On Wed, 2024-05-01 at 22:58 +0100, Ben Bacarisse wrote:
wij <wyniijj5@gmail.com> writes:
 
Got your idea.
 
It's not my idea.  It's a standard notation.
 
 
There is no standard notation for formal grammar. I adopt the idea using either
',' or '|'. <fixed_point_number> is simple, average readers know what it should be.
 
 
I'll try use '|' exclusively.

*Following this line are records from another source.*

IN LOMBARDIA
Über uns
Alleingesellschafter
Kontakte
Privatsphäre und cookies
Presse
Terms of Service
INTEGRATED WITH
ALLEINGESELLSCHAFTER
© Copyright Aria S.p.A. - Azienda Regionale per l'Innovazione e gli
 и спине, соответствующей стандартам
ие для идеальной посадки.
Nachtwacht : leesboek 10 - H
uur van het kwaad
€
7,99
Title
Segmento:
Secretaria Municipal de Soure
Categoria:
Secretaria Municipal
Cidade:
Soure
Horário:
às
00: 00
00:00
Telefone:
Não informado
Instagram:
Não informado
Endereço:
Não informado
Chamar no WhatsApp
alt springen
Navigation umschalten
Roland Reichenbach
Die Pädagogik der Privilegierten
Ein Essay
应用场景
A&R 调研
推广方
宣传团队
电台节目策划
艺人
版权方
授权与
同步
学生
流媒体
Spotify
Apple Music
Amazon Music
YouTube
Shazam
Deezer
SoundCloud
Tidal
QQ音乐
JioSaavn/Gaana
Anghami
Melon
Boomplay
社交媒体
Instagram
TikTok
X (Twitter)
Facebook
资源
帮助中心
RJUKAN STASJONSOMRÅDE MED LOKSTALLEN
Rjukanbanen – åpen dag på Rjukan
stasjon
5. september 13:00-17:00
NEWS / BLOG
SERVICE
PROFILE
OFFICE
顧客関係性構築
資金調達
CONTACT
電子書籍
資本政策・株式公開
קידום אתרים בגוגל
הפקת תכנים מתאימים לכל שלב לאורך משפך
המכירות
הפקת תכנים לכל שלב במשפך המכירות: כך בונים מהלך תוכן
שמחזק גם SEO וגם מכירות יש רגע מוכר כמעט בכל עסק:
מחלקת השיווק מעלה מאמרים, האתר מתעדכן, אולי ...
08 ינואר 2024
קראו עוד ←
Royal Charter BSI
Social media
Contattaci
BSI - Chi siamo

Thanks for the suggestions:
 
     <fixed_point_number>::= [-] <wnum> [ . <frac> ]  // excluding "-0" case
     <wnum>::= 0
     <wnum>::= <nzd> { 0 | <nzd> }
     <frac>::= { 0 | <nzd> } <nzd>
     <nzd> ::= 1 | 2 | 3 | 4 | 5 | 6 | 7 | 8 | 9 // 'digit' varys depending on n-ary
 
    Ex: 78, -12.345, 3.1414159
 
So what's the point of defining these strings that represent a subset of
the rationals?
 
 
<fixed_point_number> is a super set of rationals.
 
Give an example <fixed_point_number> that is not rational.
 
If you can it should be one of the examples you give since you are
obviously using the EBNF notation is a new, non-standard way.  Giving
three examples that at conventional rational numbers is a huge missed
opportunity to show what you really mean.
 

If you don't like it, you can read it as anything.
Read it as a joke and keep believing 0.333...∉ [0,1/3) and
 1/3 ≠ 0.333... + nonzero_remainder

I mean strongly hold that believe, don't change in your life-time.